A company of about one hundred men was walking slowly up the hill behind a double ox team that pulled…At first it looked like a massive farm dray, but with an enormous wooden beam across it. At the front the square-sectioned beam was attached to a horizontal capstan whose great spiked handles projected like an unfinished cart wheel. A hawser made of twisted sinew joined a leather sling half a meter wide. It was a trebuchet, a thing of horrible potential.
The tops of heads, like dots, became pink as men turned their faces up to see me. The drover slapped the oxen’s snouts, and when the trebuchet team ground to a halt he slipped wooden wedges under its solid wheels.

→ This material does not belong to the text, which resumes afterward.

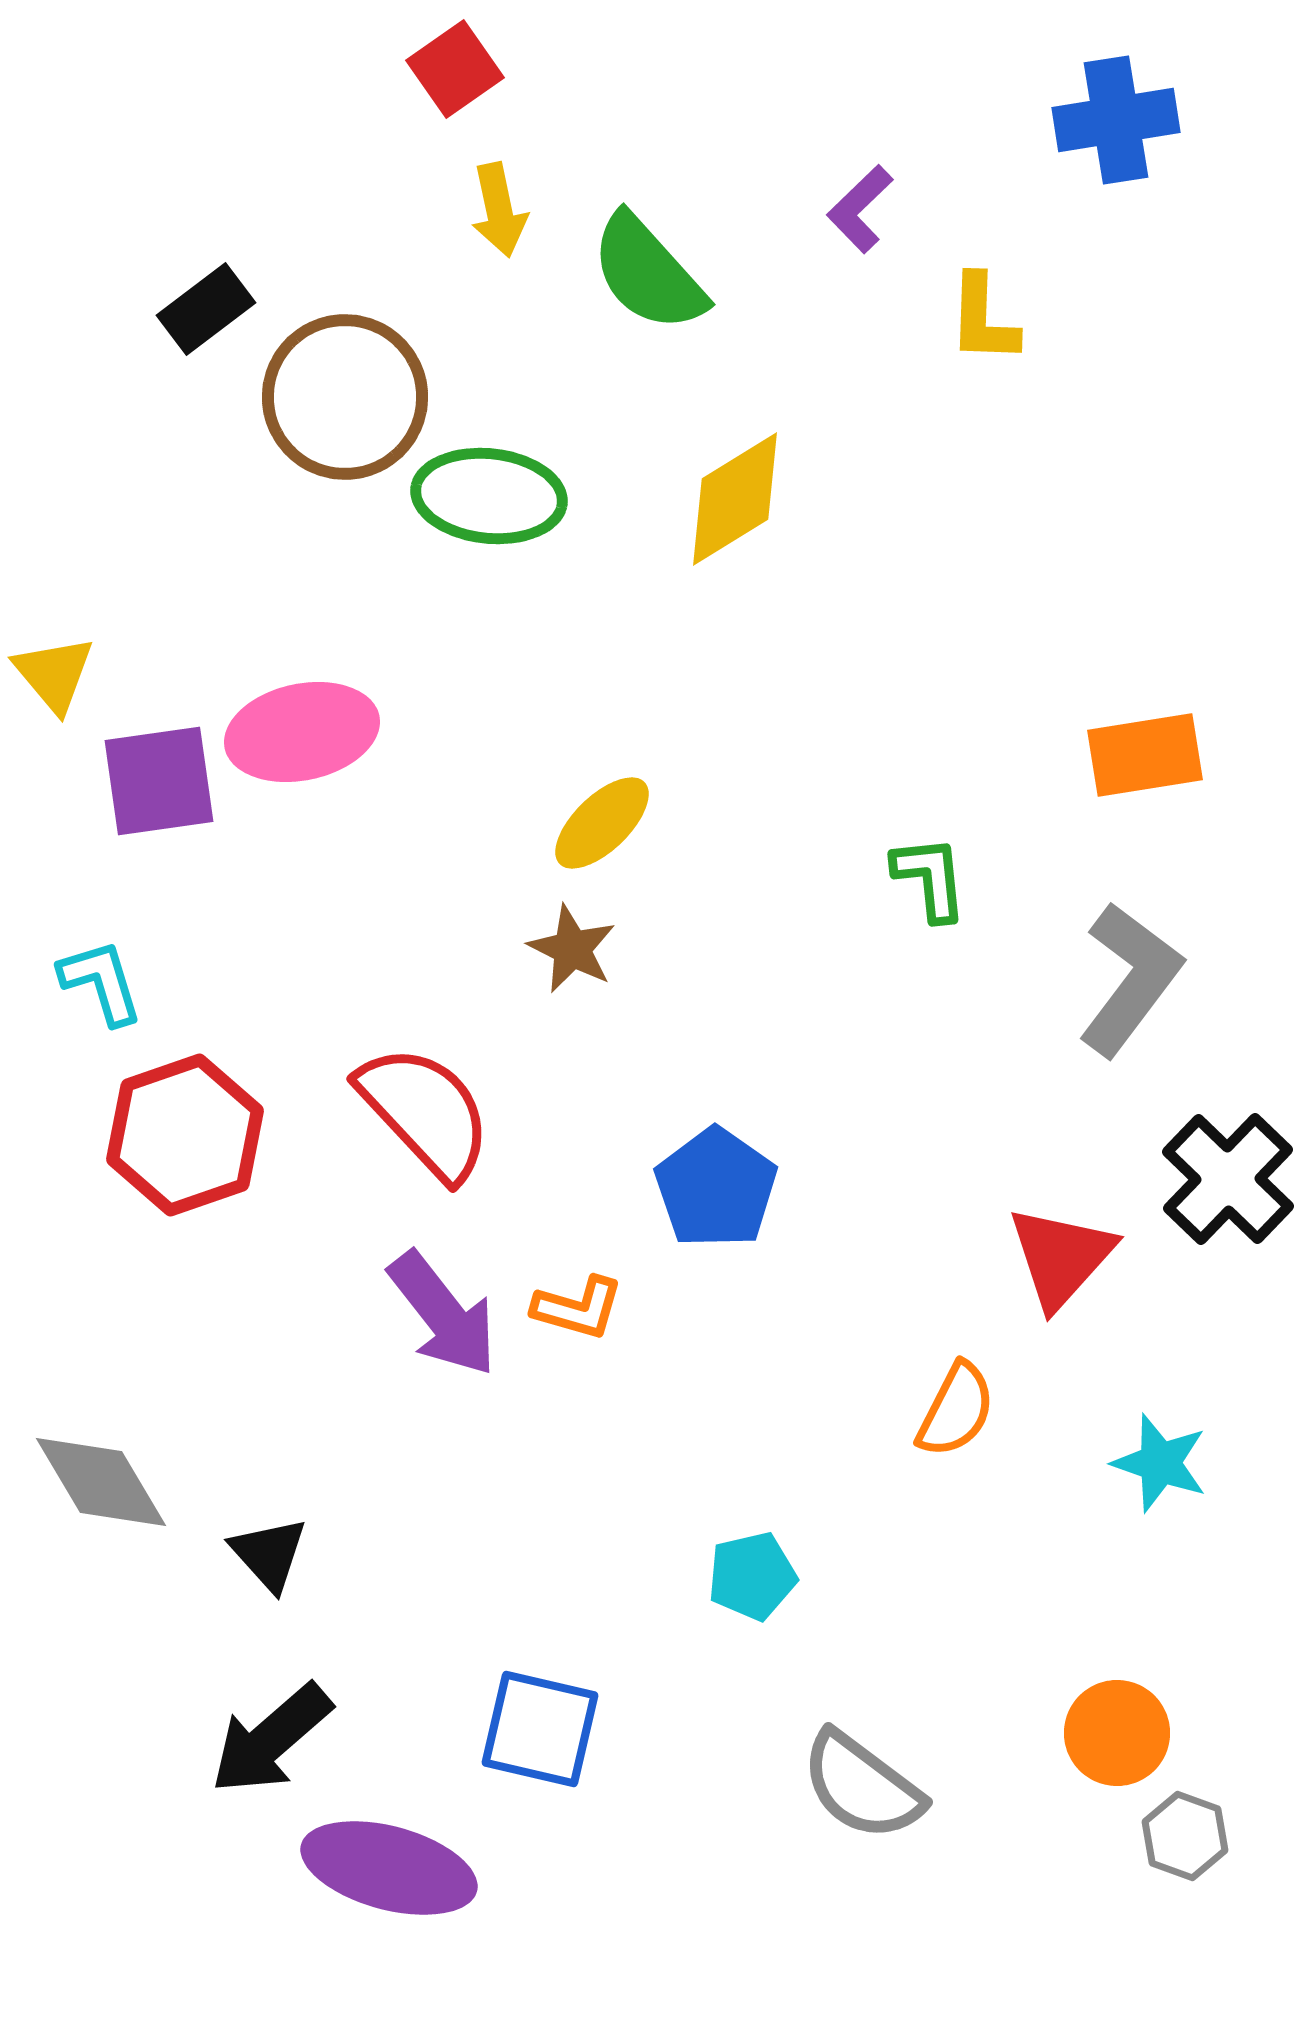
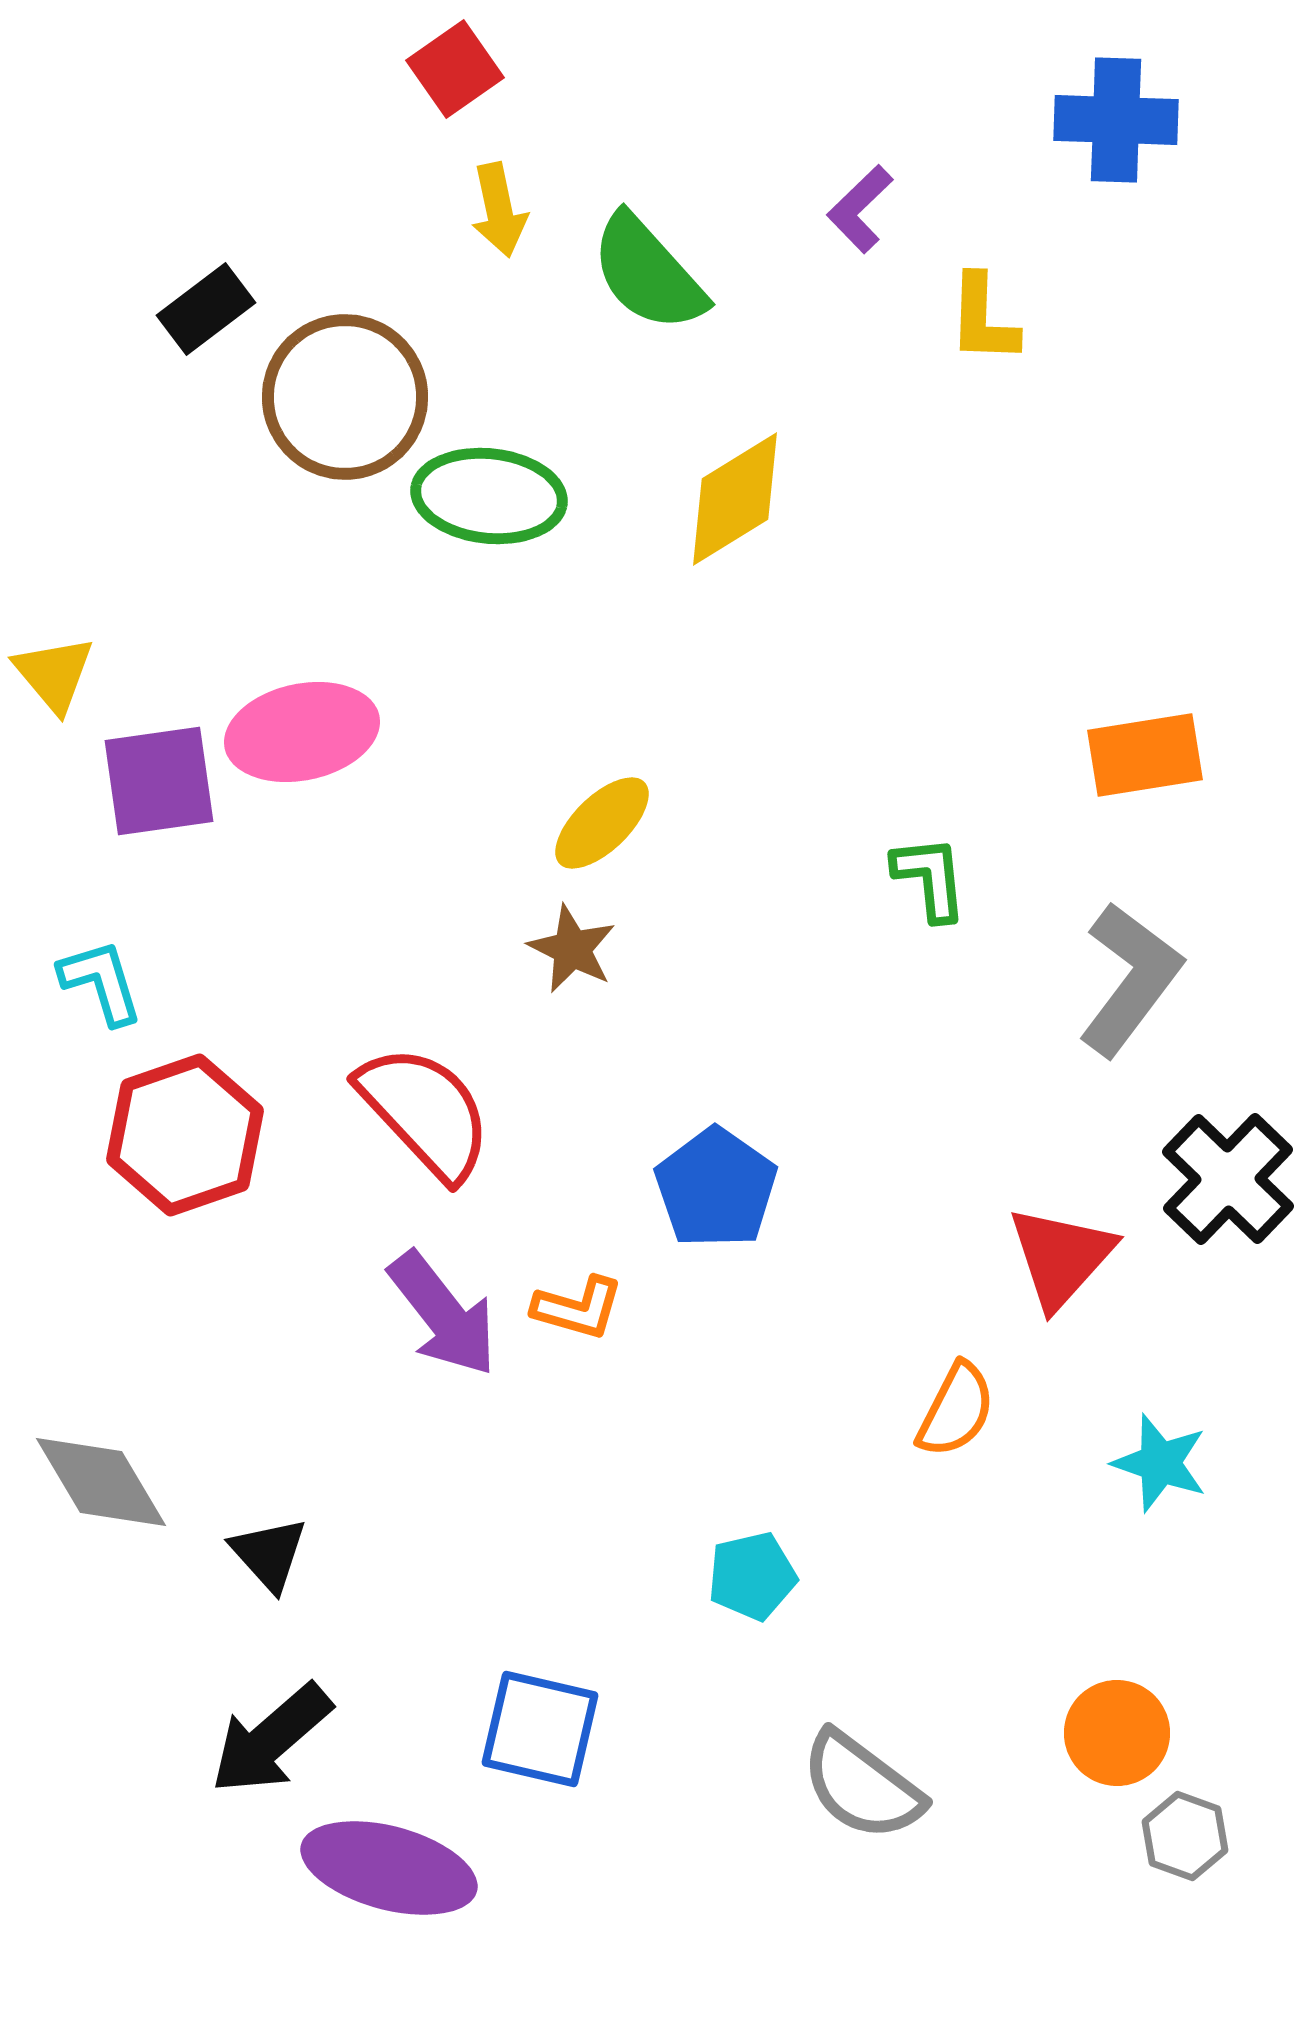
blue cross: rotated 11 degrees clockwise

On the hilltop was another circular, grassed-over clearing maintained for a fyrd camp. Tents packed the earth, some small triangular shelters around a spacious cream canvas pavilion. Most were thread-bare, stained with dirt, grease and wine, but some were from brand-new supplies. There were awnings and lean-tos, but I had no time to take it in because people on the ground spotted me and started shouting. Men dashed from all over the encampment to the center where a huge bonfire smoldered. They stoked it, poked it, and threw on new logs and green boughs.
A thick column of dark gray smoke rose up. I saw it coming and a second later I was completely enveloped. Smoke burned my eyes and nose. I breathed in a lungful and started coughing violently. Acrid smoke seared my throat. My sinuses were full of it; my inflamed eyes ran with tears.
Black flecks and sparks swirled past me. Leaves and lichen burning around the edges stuck to my shirt. I beat my palms on my stomach. I tumbled out of the billowing smoke, blinded and disoriented. I started to fall. Air whipped past me. Treetops hurtled up from where the sky was supposed to be. The sky was underneath me. I rubbed my face vigorously, tore out of my spin. I found myself above the road again, very low.